**TASK**
State whether each statement below agrees with the passage on Boeing's first-quarter results, answering yes or no and quoting the deciding words of the passage: 1. The company reported a net loss of $355mn for the first quarter. 2. The free cash outflow exceeded the range the company had warned of in March. 3. The company laid out financial guidance for the year.

**PASSAGE PROVIDED**
........
The US plane maker has been in crisis since a door panel blew out of a Boeing 737 Max aircraft operated by Alaska Airlines in January, putting it in the crosshairs of government investigators and forcing it to reduce deliveries as it works to improve the quality of its manufacturing. Chief executive Dave Calhoun announced he would step down at the end of the year.
The company on Wednesday reported a $355mn net loss in the first quarter. Its $3.9bn of free cash outflow was almost five times outflows of $786mn for the same period last year, though slightly lower than the $4bn-$4.5bn the company had warned of in March.
The results “reflect the immediate actions we’ve taken to slow down 737 production to drive improvements in quality”, Calhoun said.
“Near term, yes, we are in a tough moment,” he said in a letter to staff on Wednesday. “Lower deliveries can be difficult for our customers and our financials. But safety and quality must and will come above all else.”
As in January, the company did not lay out financial guidance for the year, but chief financial officer Brian West said the second quarter will still bring “another sizeable use of cash”.
........
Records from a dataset
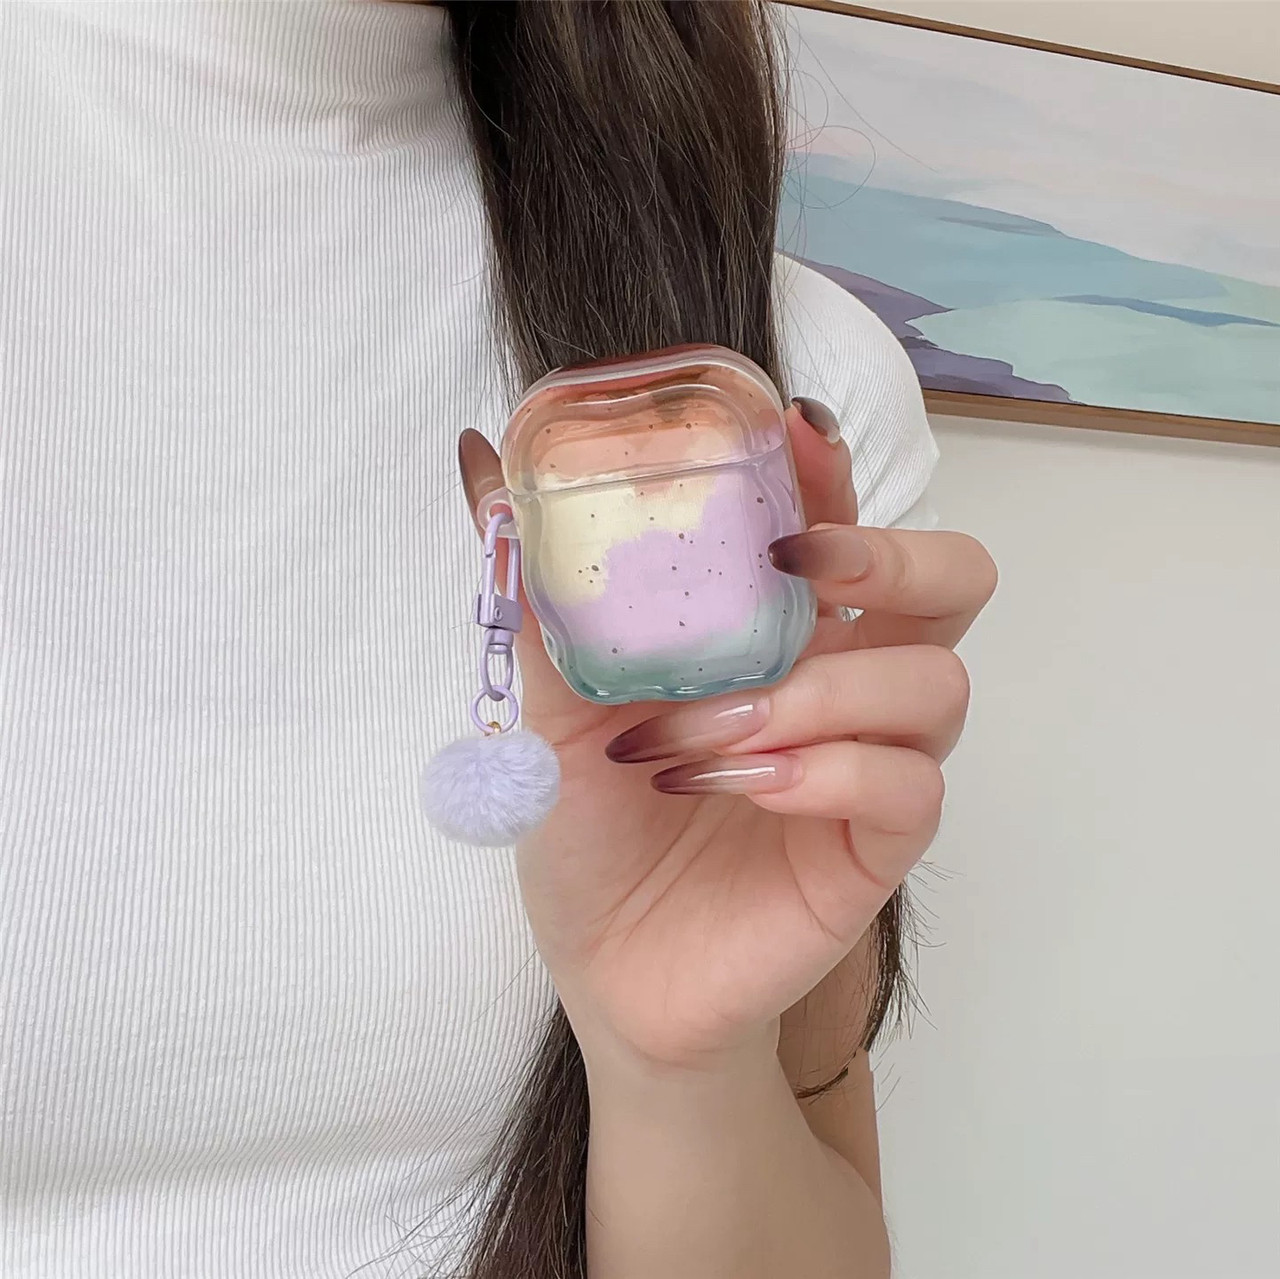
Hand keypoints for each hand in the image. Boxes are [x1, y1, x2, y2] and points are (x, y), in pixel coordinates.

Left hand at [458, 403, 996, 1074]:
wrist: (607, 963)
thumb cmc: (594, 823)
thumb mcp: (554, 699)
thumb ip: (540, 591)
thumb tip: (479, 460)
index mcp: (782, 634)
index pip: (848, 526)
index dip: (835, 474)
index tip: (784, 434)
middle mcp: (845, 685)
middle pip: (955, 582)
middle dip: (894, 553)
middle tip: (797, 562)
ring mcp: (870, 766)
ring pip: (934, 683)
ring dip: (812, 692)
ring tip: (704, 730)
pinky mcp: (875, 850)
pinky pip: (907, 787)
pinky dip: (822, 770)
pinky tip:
........
**TASK OUTPUT**
1. Yes: "The company on Wednesday reported a $355mn net loss in the first quarter."
2. No: "slightly lower than the $4bn-$4.5bn the company had warned of in March."
3. No: "the company did not lay out financial guidance for the year"